BACKGROUND: Ropivacaine is a new amide local anesthetic structurally
similar to bupivacaine and mepivacaine. Previous studies showed that ropivacaine
has a similar clinical effect as bupivacaine with regard to sensory anesthesia
and slightly less motor blockade than bupivacaine. Ropivacaine appears to
be less cardiotoxic and arrhythmogenic than bupivacaine. The clinical and
pharmacokinetic effects of 0.5% ropivacaine (5 mg/ml) versus 0.5% bupivacaine
(5 mg/ml) when used epidurally for elective cesarean section were investigated.
METHODS: Using a randomized, double-blind study design, 60 ASA physical
status 1 or 2 term parturients presenting for elective cesarean section received
either 0.5% bupivacaine (150 mg) or 0.5% ropivacaine (150 mg) epidurally
in appropriate fractionated doses over a 10-min period. Onset, duration,
and regression of sensory and motor blockade were noted until complete resolution
was observed. Quality of intraoperative anesthesia and abdominal wall muscle
relaxation were noted. Maternal plasma concentrations of local anesthetic
were determined before anesthetic administration and 5, 10, 20, 30, and 60
min and 2, 3, 6, 8, 12, and 24 h after drug injection in 20 subjects. Umbilical
cord blood was obtained at time of delivery for acid-base values and
determination of the free and total plasma concentration of local anesthetic.

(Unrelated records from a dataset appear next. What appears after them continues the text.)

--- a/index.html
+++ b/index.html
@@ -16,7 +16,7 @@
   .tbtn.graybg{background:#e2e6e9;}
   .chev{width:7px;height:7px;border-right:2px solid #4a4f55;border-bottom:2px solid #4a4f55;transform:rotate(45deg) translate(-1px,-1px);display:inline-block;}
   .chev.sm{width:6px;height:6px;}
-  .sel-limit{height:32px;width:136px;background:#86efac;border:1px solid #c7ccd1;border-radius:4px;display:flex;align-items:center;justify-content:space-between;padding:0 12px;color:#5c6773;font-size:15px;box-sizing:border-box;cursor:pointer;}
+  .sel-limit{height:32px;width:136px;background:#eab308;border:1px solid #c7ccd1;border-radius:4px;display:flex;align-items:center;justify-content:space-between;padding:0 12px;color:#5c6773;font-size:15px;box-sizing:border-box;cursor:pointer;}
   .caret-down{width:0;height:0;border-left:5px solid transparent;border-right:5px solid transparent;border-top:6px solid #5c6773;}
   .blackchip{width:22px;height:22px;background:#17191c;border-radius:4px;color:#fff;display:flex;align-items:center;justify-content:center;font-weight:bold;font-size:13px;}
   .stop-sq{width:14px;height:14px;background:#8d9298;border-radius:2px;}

Neonates also were examined for neurobehavioral assessments by Scanlon's
and Neurologic and Adaptive Capacity Scores at 2 and 24 h after delivery.
RESULTS: All patients received satisfactory anesthesia for operation.

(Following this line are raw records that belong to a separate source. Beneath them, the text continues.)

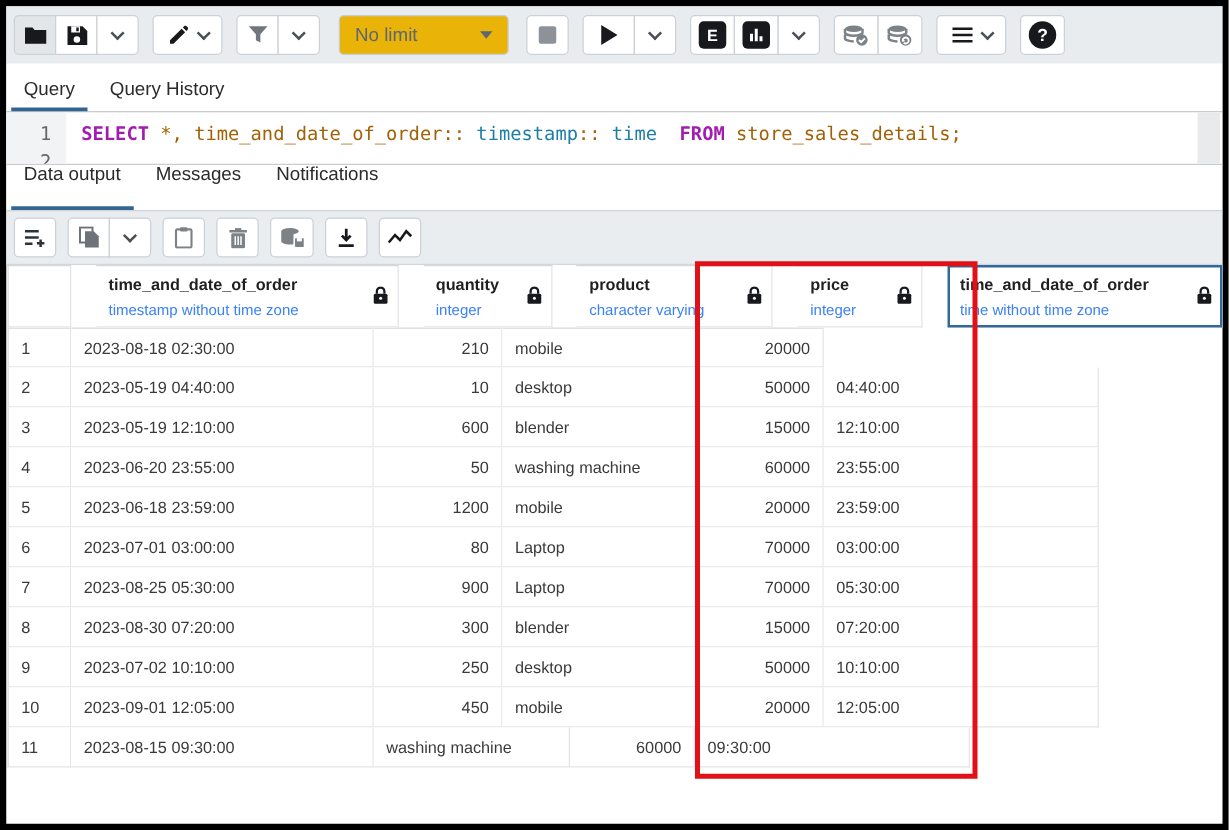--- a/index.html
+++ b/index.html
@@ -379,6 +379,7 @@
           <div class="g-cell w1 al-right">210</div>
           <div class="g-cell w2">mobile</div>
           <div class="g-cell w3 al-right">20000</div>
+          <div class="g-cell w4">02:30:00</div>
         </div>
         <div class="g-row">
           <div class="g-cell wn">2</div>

The onset, duration, and regression of sensory blockade were similar for
both groups. Onset of degree 1 and 2 motor blockade was faster, and duration
of degree 1 motor block was longer in the group receiving bupivacaine.

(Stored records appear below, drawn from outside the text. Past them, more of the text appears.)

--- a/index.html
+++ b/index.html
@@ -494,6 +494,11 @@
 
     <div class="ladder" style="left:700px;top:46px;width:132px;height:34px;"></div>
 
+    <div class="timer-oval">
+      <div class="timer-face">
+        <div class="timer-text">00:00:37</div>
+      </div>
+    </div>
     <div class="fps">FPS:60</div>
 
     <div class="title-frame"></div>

Hemodynamic sequelae were similar between groups. All neonates had 5-min
Apgar scores of 7 or greater and normal acid-base values and neurobehavioral
assessments. Pharmacokinetic analysis showed that the Cmax was similar for
both drugs (1.3 +/- 0.09 for ropivacaine and 1.1 +/- 0.09 micrograms/ml for
bupivacaine). The T1/2 of the terminal decline in plasma concentration was
shorter for ropivacaine versus bupivacaine (5.2 +/- 0.60 versus 10.9 +/-
1.08 h, respectively; P < 0.01). The free (i.e., unbound) concentrations
of ropivacaine were approximately twice those of bupivacaine in both maternal
and neonatal blood at the time of delivery. The ratio of umbilical vein to
maternal vein concentration of unbound drug was 0.72 for ropivacaine and
0.69 for bupivacaine.
CONCLUSIONS: Ropivacaine, 0.5%, epidurally provided satisfactory and
similar sensory anesthesia compared to 0.5% bupivacaine for elective cesarean
section. The Cmax was similar for both drugs, although the terminal half-life
of ropivacaine was significantly shorter, and the blood concentrations of
free ropivacaine were significantly greater than that for bupivacaine. These
values were less than concentrations shown to be toxic in animals.